Un spectacle différent chaque soir, pour interroger le regard que nous posons quotidiennement sur les SDF. Quelle est la valeur du proverbe "Quand on veut on peut", et celle du concept de volonté. N’est-il pas illusoire de penser qu’on est maître de son destin ?

D’emblée la forme du spectacle surprend. L’espace est encadré de rideaux blancs sur lesquels sont projetés des images de jeunes coréens du sud, souriants et heureux sous le soleil. Au cœur du public, trois comédiens crient leur histoire dans de petits haut-parleurs mobiles. Des histoires d’enfance difficile, de vies chahutées, de maternités malmenées, bref des parcours de souffrance. Vingt minutes de confidences, avant de faire tomber les voiles et de prendre place dans les gradins, pour assister à un spectacle mi-impro, mi-écrit.

 

Rencontre avec Antoine Laubin le metteur en scène

 

La forme du spectacle surprend d’emblée. Les comédiens s’y mettent en danger ?

L’idée était d’interroger la place du spectateur. Le théâtre est l’un des rares lieux contemporains où l’on peut encore partager des choses d’humain à humain, de manière non vectorisée, non médiatisée. On partage le même temps et le même espace. Et on avait envie de radicaliser cela, en faisant un temps et un espace complètement communs, avant d’entamer le propos.
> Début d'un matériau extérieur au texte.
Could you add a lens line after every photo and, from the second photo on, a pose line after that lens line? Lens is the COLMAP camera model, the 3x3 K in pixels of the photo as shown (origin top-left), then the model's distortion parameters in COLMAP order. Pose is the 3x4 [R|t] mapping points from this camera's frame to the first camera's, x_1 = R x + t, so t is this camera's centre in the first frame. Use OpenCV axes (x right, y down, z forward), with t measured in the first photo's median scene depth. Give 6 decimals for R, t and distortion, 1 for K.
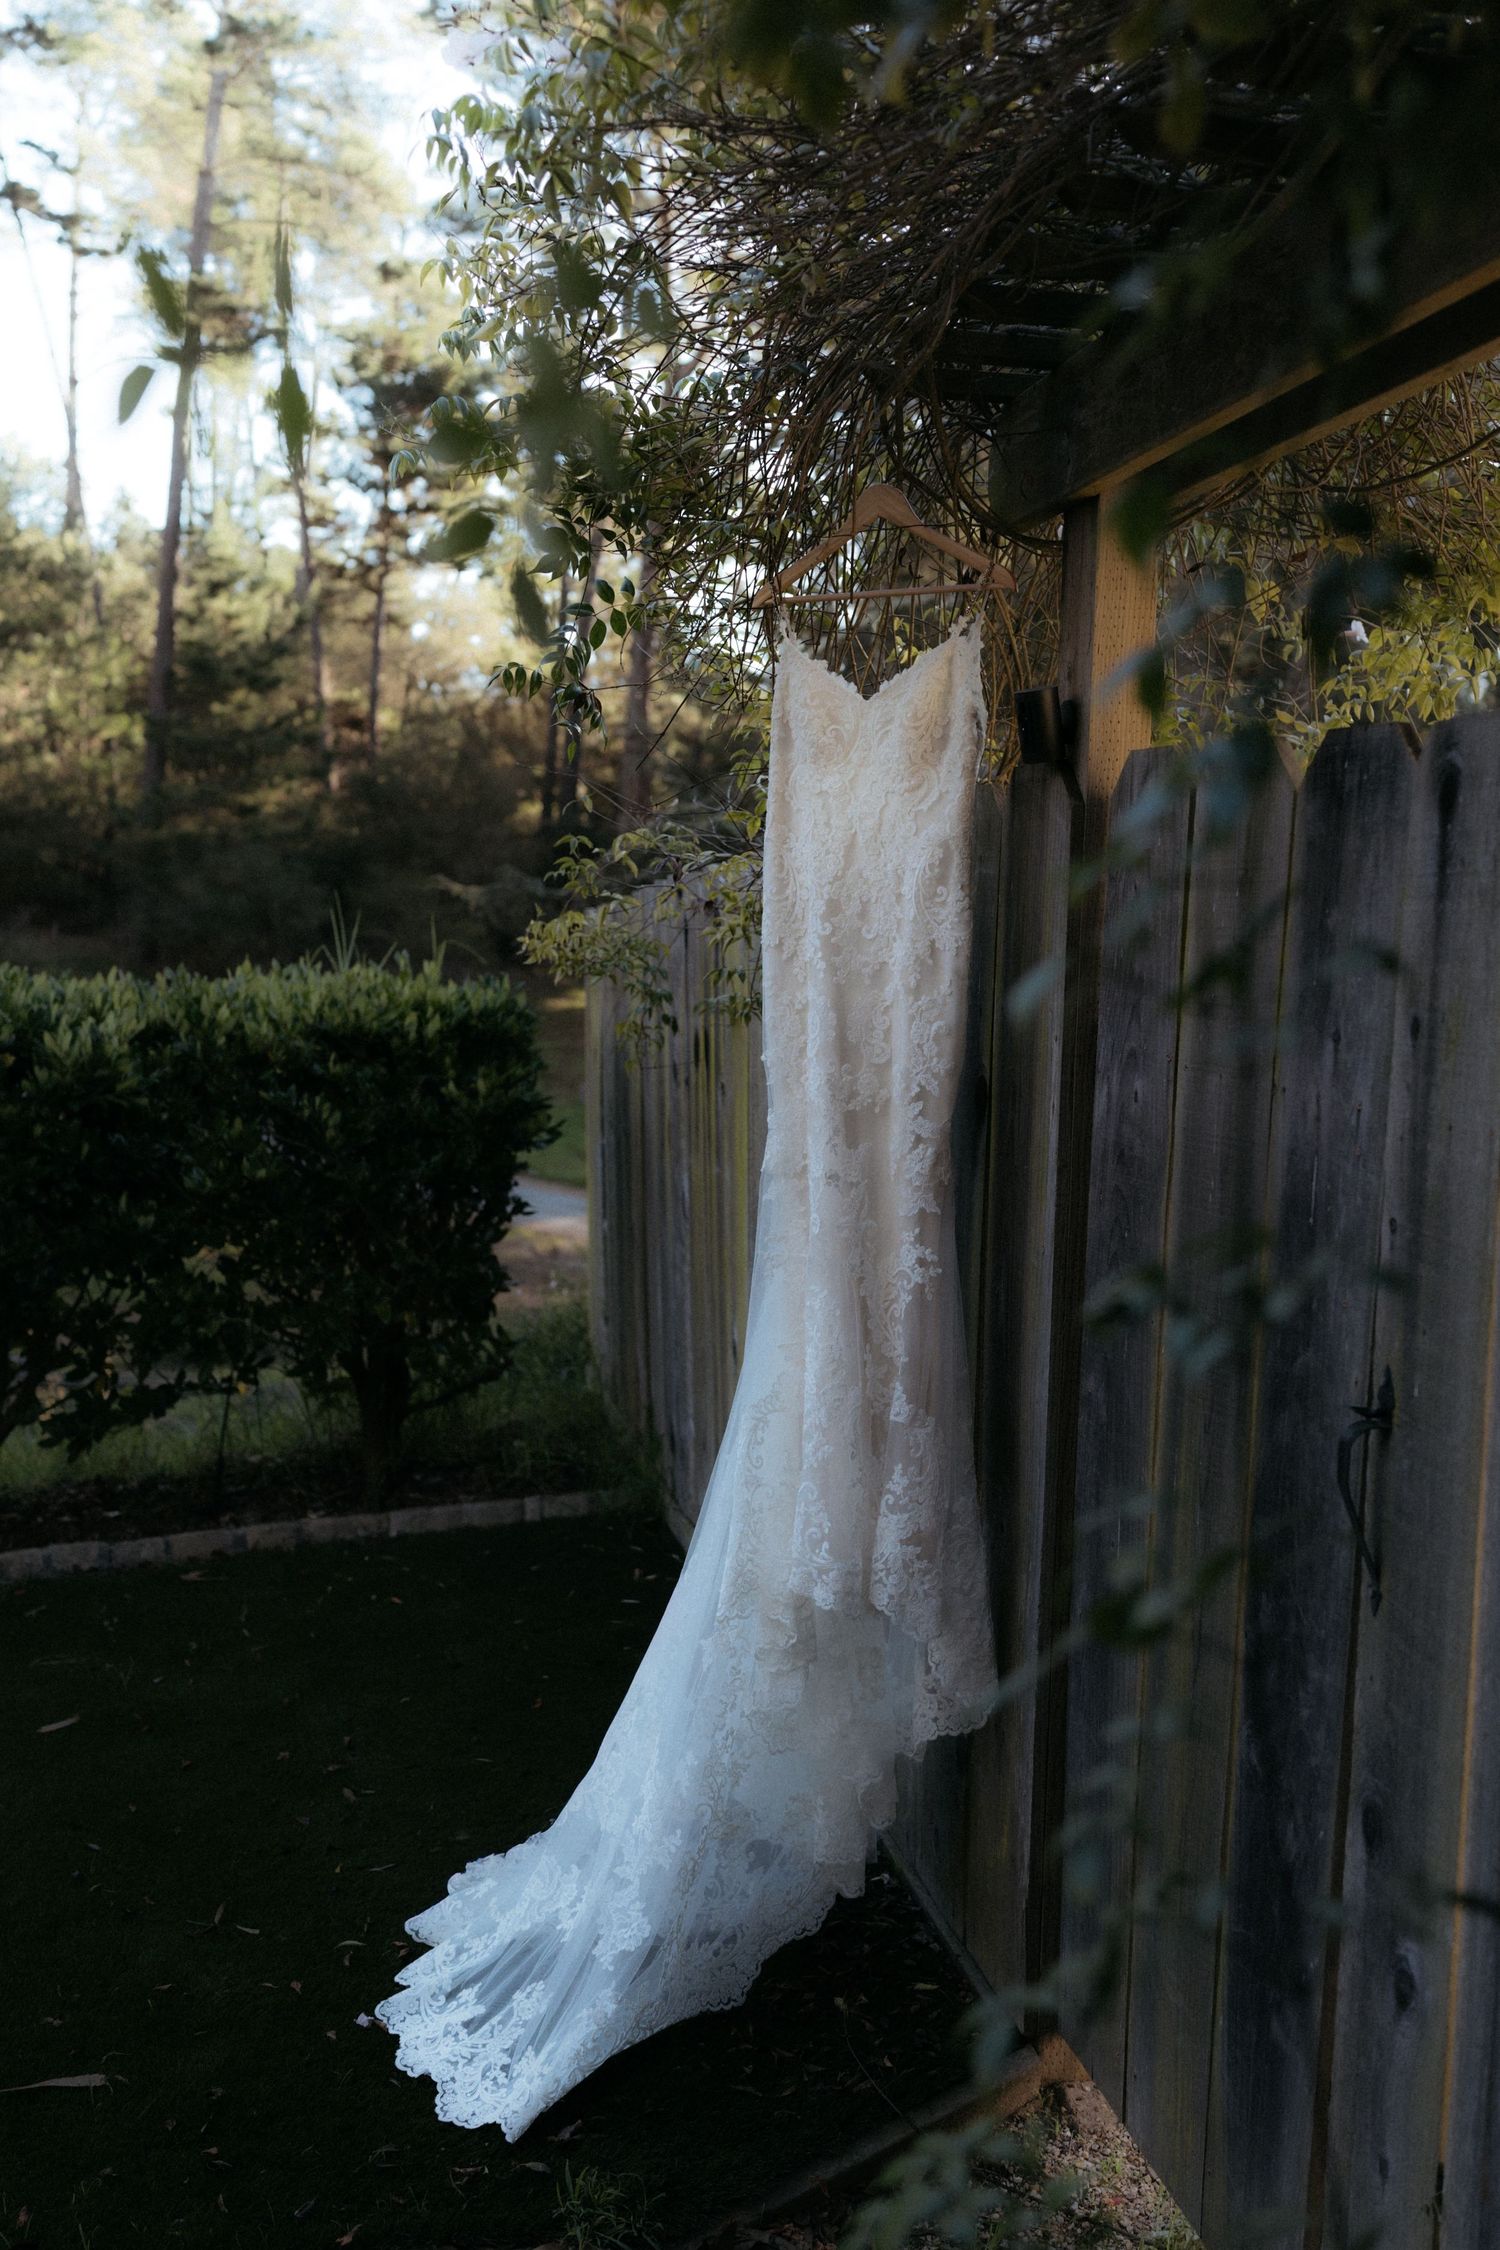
lens RADIAL K [[2156.9, 0, 750.0], [0, 2156.9, 1125.0], [0, 0, 1]] dist [0.009839, -0.070306]
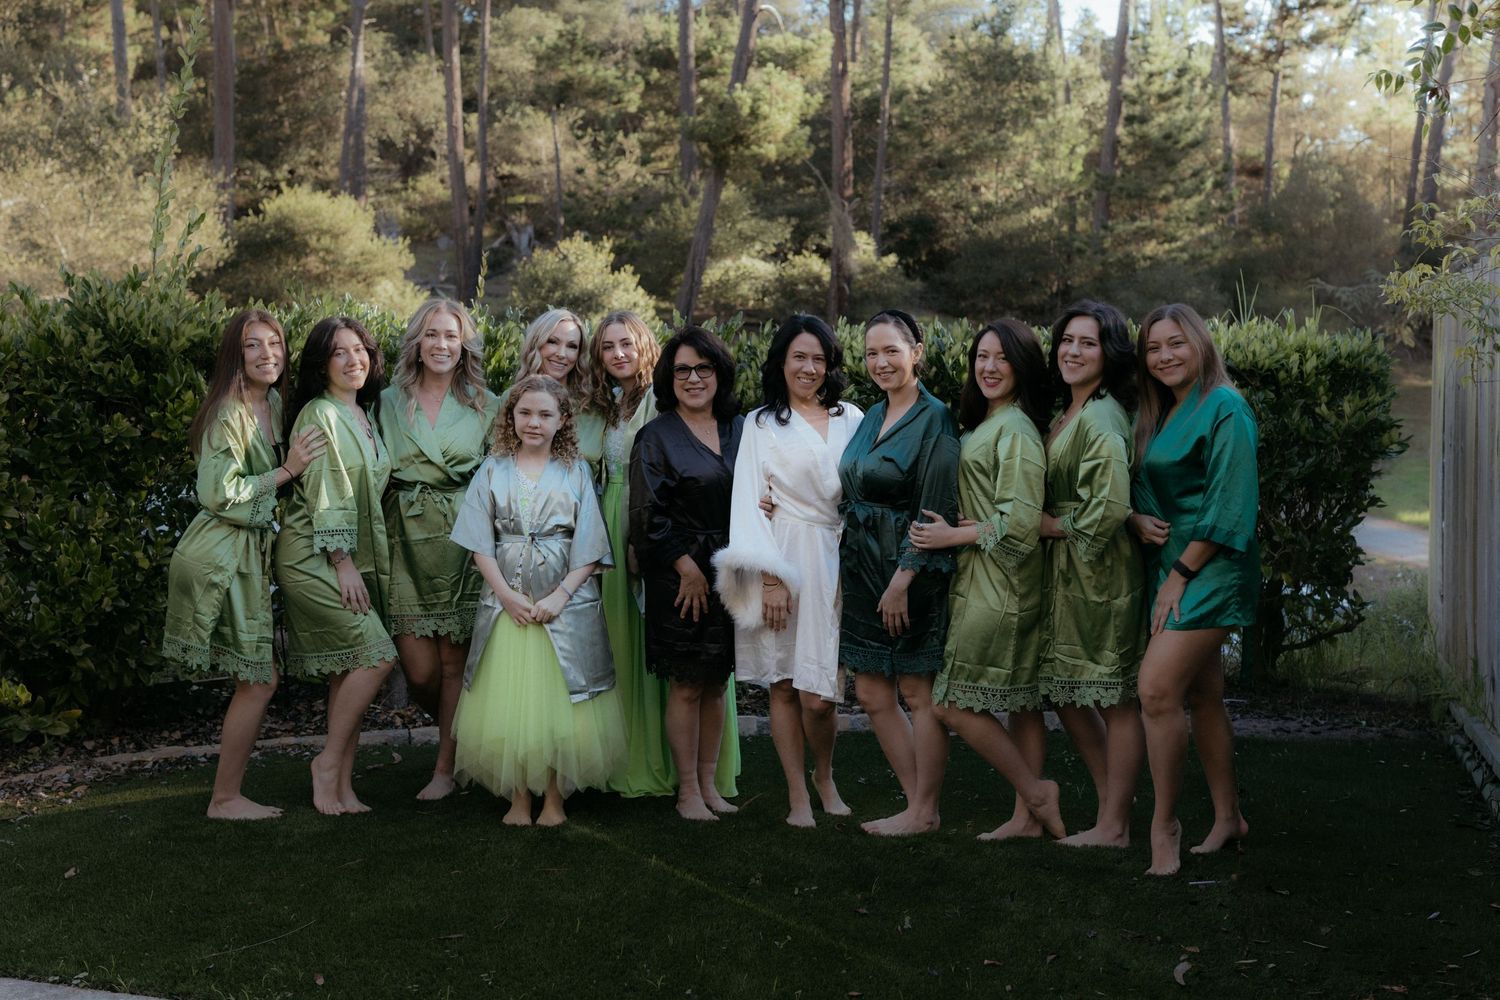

Quand les rideaux tombent et que les gradins apparaissent, il y a une question implicite forte j’espère,  qui se pose à chaque spectateur. Je reste-là, ou je vais m’asseoir ? Et puis ça pose la question de savoir si, pour poser un regard sur une réalité, il faut la vivre de l’intérieur ou prendre du recul.

L’auteur qui nous a inspirés et qui est au centre de notre démarche, parle d’exclusion, de " Dehors ", du fait que des gens sont à la marge ou à l’extérieur de la société. Et il essaie de démontrer que ces gens ont une vraie fonction de repoussoir, de contre-exemple ou de victime sacrificielle à l’intérieur de la société.

On peut  le lire dans votre note d’intention : le clochard est indispensable à notre société, afin que celle-ci avance. C’est une phrase insupportable non ?

Oui certainement. Avec Thomas Depryck on avait le désir fort, parce qu’on habite à Bruxelles tous les deux et dans un quartier où les clochards sont nombreux, et parce que cela nous interpelle, et qu’on s’interroge sur l’attitude à avoir face à cette misère extrême sous nos yeux quotidiennement. On avait le désir de lire sur le sujet et on est tombé sur les livres de Patrick Declerck, qu’on ne connaissait pas du tout avant. Et ce que vous pointez-là est ce qui nous a semblé à la fois le plus insupportable et le plus juste. Peut-être que je me lève tous les matins et que j’accepte les contraintes de structuration du temps et de l’espace, des contraintes de travail, parce que j’ai peur que ça m’arrive.

 

A noter encore, Jeudi’stoire, le 18 octobre avec une rencontre en compagnie d’Antoine Laubin à l’issue de la représentation. Une rencontre animée par le journaliste David Lallemand.